Traceback (most recent call last):
  File "D:\Dropbox\KFUEIT\Research Collaobaration\Dr Ijaz\CsPbF3\Band Structure\BandStructure.py", line 6, in <module>
    newArr = np.reshape(arr, (10, -1), order='F')
  File "<__array_function__ internals>", line 180, in reshape
  File "C:\Program Files\Python310\lib\site-packages\numpy\core\fromnumeric.py", line 298, in reshape
    return _wrapfunc(a, 'reshape', newshape, order=order)
  File "C:\Program Files\Python310\lib\site-packages\numpy\core\fromnumeric.py", line 57, in _wrapfunc
    return bound(*args, **kwds)
ValueError: cannot reshape array of size 29 into shape (10,newaxis)

vbrozik · June 20, 2022, 1:19pm

It looks like you are trying to reshape an array 29(x1) to 10xN. As I understand it the elements need to fit into the new shape perfectly so you need to add one element to the original array to make its size divisible by 10.

mlgtechuser · June 25, 2022, 3:38pm

You didn’t mention where your data comes from or where it’s going, Sahar, but if you’re looking for a simple approach, reading and reshaping is very doable in native Python without even loading any functions from the Standard Library (stdlib). Note that this will be slower than numpy, for example, but it’s a good way to learn basic python before learning about extended library functions.

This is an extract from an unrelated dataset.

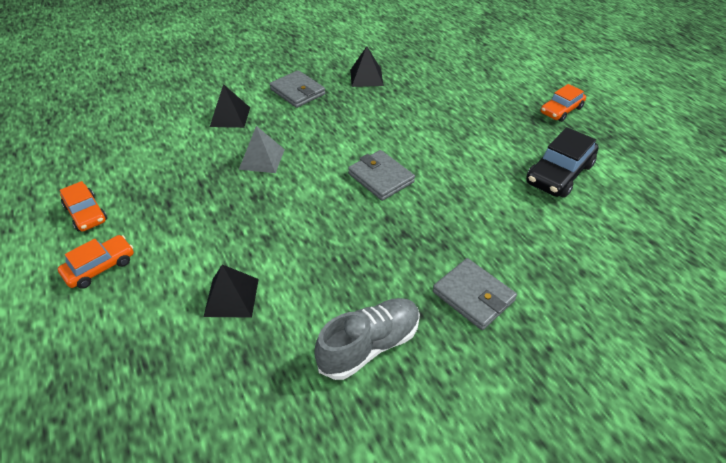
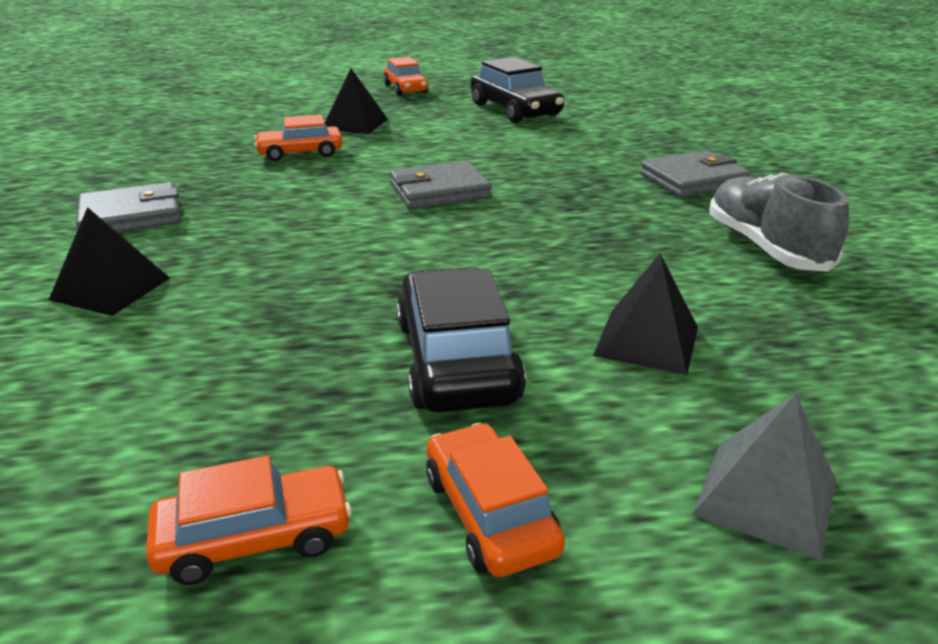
camera: 70 degrees left, 15 degrees down
grey pyramid [239,126,285,173] -> grey pyramid moved to [692,394,836,560]
black pyramid [350,46,384,87] -> black pyramid moved to [325,68,388,134]
none -> orange car [254,115,343,161]
none -> black car [397,267,526,413]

Save the spreadsheet as a csv file
- or put the data directly into a csv file instead of an Excel file.
Read the rows into a list and strip LF characters.
Break the list into groups with a slicing window.

raw_list = open("SaharDataIN.csv",'r').read().split()
chunk_size = 10
grouped_list1 = [raw_list[pos:pos + chunk_size] for pos in range(0,len(raw_list), chunk_size)]
#NOTE: the line above is longer than the PEP8 recommendation.

#a narrower version of the 'grouped_list1' list comprehension:
grouped_list2 = []
for pos in range(0,len(raw_list), chunk_size):
    grouped_list2.append(raw_list[pos:pos + chunk_size])

And to write the CSV file:

cooked_list = open("SaharDataOUT.csv", 'w')
for row in grouped_list1:
    for item in row:
        cooked_list.writelines(item+',')
    cooked_list.write("\n")
cooked_list.close()

The CSV file will have the following data:

1,2,3,4,5,6,7,8,9,10,
11,12,13,14,15,16,17,18,19,20,
21,22,23,24,25,26,27,28,29,
#Excel will ignore the commas at the end of each line.